Sunday, July 30, 2017

Scrum as a series of feedback cycles


  • Daily scrum: every 24 hours, within the Scrum team. Feedback on technical details.
  • Sprint review: every 1 to 3 weeks, within the product team. Feedback on requirements, features delivered, and implementation details.
  • Retro: every 1 to 3 weeks, or, better yet, on as-needed basis, within the Scrum team. Feedback on communication, processes, resources.
  • Backlog grooming: every 1-2 days or even more often, within the product team. Feedback on features delivered, technical details communicated, and user feedback.
  • Sprint planning: not a feedback cycle on anything… why is it a part of Scrum?





Sunday, July 2, 2017

A key to the kingdom


Agile talks about emergent architecture and building vertical slices of functionality. It is typically understood that all efforts must go toward creating valuable user-facing pieces, as opposed to delivering software layers that cannot be used until all other layers are in place.  Unfortunately, this approach is often taken as “all we need is the visible parts”, i.e. the parts that the user gets to see and click on, or that push the data to be displayed.
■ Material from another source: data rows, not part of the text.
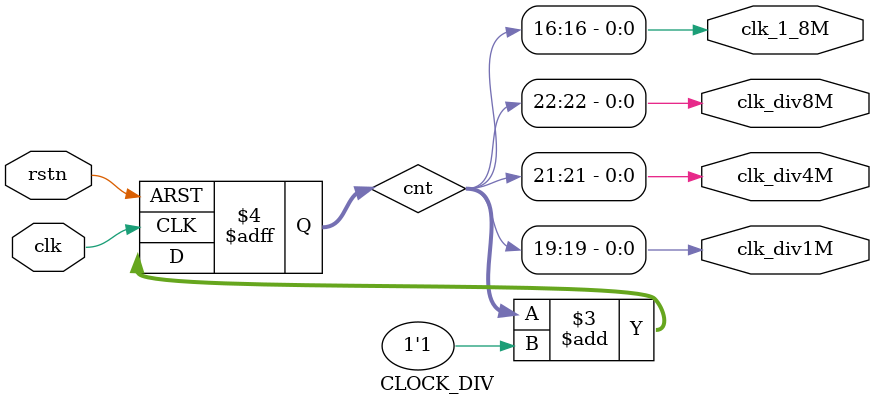
<source format=v>
`timescale 1ns / 1ps
module CLOCK_DIV(

			input		clk,
			input		rstn,
			
			output  clk_1_8M,
			output	clk_div1M,
			output	clk_div4M,
			output	clk_div8M
    );

			reg	[23:0]	cnt;
			assign      clk_1_8M    =   cnt[16];
			assign		clk_div1M	=	cnt[19];
			assign		clk_div4M	=	cnt[21];
			assign		clk_div8M	=	cnt[22];
			
			always @ (posedge clk or negedge rstn)begin
				if(!rstn)
					cnt <= 24'h0;
				else cnt <= cnt + 1'b1;
			end
			
endmodule

</source>
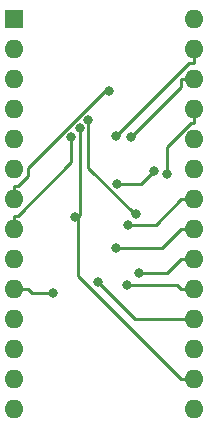
<source format=gbr>
G04 #@! TF.GenerationSoftware,KiCad,Pcbnew,(5.1.5)-3*
G04 #@! TF.CreationDate,2021-05-27T18:06:51+01:00*
G04 #@! TF.ProjectId,C595,43353935-2e6b-4696-9361-645f70636258,rev?*
G04 #@! TF.SameCoordinates,Original*
G04 #@! TF.FileFunction,Copper,L2,Bot*
G04 #@! TF.FilePolarity,Positive*
%FSLAX46Y46*%
G04 Gerber Fmt 4.6, Leading zero omitted, Abs format (unit mm)*
G04 Created by KiCad (PCBNEW (5.1.5)-3) date 2021-05-27 18:06:51*
%MOMM*%
%LPD*%
G04 APERTURE LIST*
%ADD10O,1.600000X1.600000*%
%ADD11R,1.600000X1.600000*%
%ADD12C,0.800000*%
%ADD13C,0.250000*%
G04 APERTURE END LIST*
D10*
X156240000Y-151000000D03*
X141000000Y-184020000D03*
X156240000Y-153540000D03*
X141000000Y-181480000D03*
X156240000Y-156080000D03*
X141000000Y-178940000D03*
X156240000Y-158620000D03*
X141000000Y-176400000D03*
X156240000Y-161160000D03*
X141000000Y-173860000D03*
X156240000Y-163700000D03*
X141000000Y-171320000D03*
X156240000Y-166240000D03*
X141000000Y-168780000D03*
X156240000Y-168780000D03*
X141000000Y-166240000D03*
X156240000Y-171320000D03*
X141000000Y-163700000D03*
X156240000Y-173860000D03*
X141000000Y-161160000D03*
X156240000Y-176400000D03*
X141000000Y-158620000D03*
X156240000Y-178940000D03*
X141000000Y-156080000D03*
X156240000Y-181480000D03*
X141000000Y-153540000D03*
X156240000Y-184020000D03*
D11*
X141000000Y-151000000D03*
D12*
X149684800Y-164919100D03*
X152827500Y-163809100D03*
X144258400Y-174180800D03*
X149597000Y-160873500D03*
X150886800Y-160937100D03*
X153932400Y-164126300D03*
X150579800Y-168378600D03*
X145814500Y-160952500D03*
X149631600Y-170396100D03*
X149014700Y-157061200D03*
X151529200Y-172489000D03*
X150526000Y-173485800D03*
X148054000Y-173203900D03*
X146534400Y-160234000D03*
X146139200Y-167759500D03*
X151330000Y-167460300D03*
X147259800Y-159536600D03*
D13*
X152827500Y-163809100D02*
X151717500Y-164919100D01*
X151717500Y-164919100D02*
X149684800Y-164919100D01*
X141000000Y-173860000D02*
X142125300Y-173860000D01*
X144258400Y-174180800D02*
X142446100Y-174180800D01*
X142446100Y-174180800D02*
X142125300Y-173860000D01*
X149597000Y-160873500D02*
X155805200Y-154665300D01*
X155805200Y-154665300D02*
X156240000Y-154665300D01*
X156240000Y-153540000D02*
X156240000Y-154665300D01*
X155114700Y-156080000D02*
X155114700Y-156709200D01*
X155114700Y-156709200D02*
X150886800Y-160937100D01*
X156240000Y-156080000D02*
X155114700Y-156080000D01*
X156240000Y-159745300D02*
X155958700Y-159745300D01*
X155958700Y-159745300D02*
X153932400Y-161771600D01*
X153932400Y-161771600D02*
X153932400Y-164126300D01*
X156240000Y-158620000D02*
X156240000Y-159745300D01*
X155114700Y-166240000D02*
X152976100Y-168378600D01*
X152976100Y-168378600D02*
X150579800Y-168378600D01*
X156240000Y-166240000D02*
X155114700Y-166240000D01*
X141000000Y-167654700D02*
X141281300Y-167654700D01*
X141281300Y-167654700D02*
X145814500Y-163121500D01*
X145814500Y-163121500D02*
X145814500Y-160952500D01*
X141000000Y-168780000D02*
X141000000Y-167654700D01*
X156240000Y-168780000D02*
X155114700Y-168780000D01*
X155114700Y-168780000D02*
X153498600Y-170396100D01*
X153498600Y-170396100D02*
X149631600Y-170396100D01*
X141000000Y-166240000D02*
X141000000Y-165114700D01*
X149014700Y-157061200D02*
X148674600Y-157061200D01*
X148674600Y-157061200D02*
X142125300Y-163610500D01*
X142125300Y-163610500D02*
X142125300Y-164270800D01*
X142125300Y-164270800D02*
X141281400Y-165114700D01*
X141281400Y-165114700D02*
X141000000Y-165114700D01*
X156240000Y-171320000D02*
X155114700Y-171320000D01*
X155114700Y-171320000D02*
X153945700Y-172489000D01*
X153945700Y-172489000D02*
X151529200Y-172489000D01*
X155114700Y-173860000D02*
X154740500Y-173485800D01*
X154740500Y-173485800D02*
X150526000Y-173485800D01*
X156240000Y-173860000D02*
X155114700Y-173860000D01*
X156240000Y-176400000D02*
X151250100Y-176400000D01*
X151250100Y-176400000D02*
X148054000Y-173203900D01*
X146346500Y-167759500D02*
X146562700Y-167543300D01*
X146562700Y-167543300D02*
X146562700Y-160262300D01*
X146562700Y-160262300D02*
X146534400Y-160234000D01*
X146346500Y-167759500D02*
X146346500Y-172711800D01*
X146346500Y-172711800D02*
X155114700Y-181480000D01*
X146139200Y-167759500D02*
X146346500Y-167759500D01*
X156240000Y-181480000D02*
X155114700Y-181480000D01*
X151330000Y-167460300D02*
X151171700Y-167460300D01*
X151171700Y-167460300D02*
X147259800Y-163548400D01*
X147259800Y-163548400D02*
X147259800Y-159536600D01*
M02*

</source>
When I first encountered a large DB supporting a well-used, living application with no indexes or foreign keys, I thought it was a rare oversight.  Then I encountered a few more database setups just like it, with large and heavily used tables and relationships, but neither indexes nor keys defined.  In all cases, users were complaining about slow response times, and administrators remembered more than one instance of the application becoming non-responsive under heavy load as DB requests timed out en masse.

Other developers I talked to also mentioned that they worked with reasonably large DBs that were missing indexes and foreign keys. A number of people, working in different companies on unrelated projects, mentioned that their engineering managers or software architects absolutely refused all suggestions to create even primary keys on tables “since nobody sees them anyway”. Several developers talked about applications being re-implemented, in part, because of poor response times caused by frequent timeouts of DB requests.

Vertical slices of user-visible functionality must include “the plumbing” that allows the application to handle the expected load. “Emergent architecture” is not complete without at least basic considerations of technical quality. A project cannot succeed without understanding what it takes to deliver user value in a production situation – and that typically includes multiple users working simultaneously.  Building in proper DB infrastructure is a simple example of such considerations, the work that is not visible but nevertheless valuable to the user.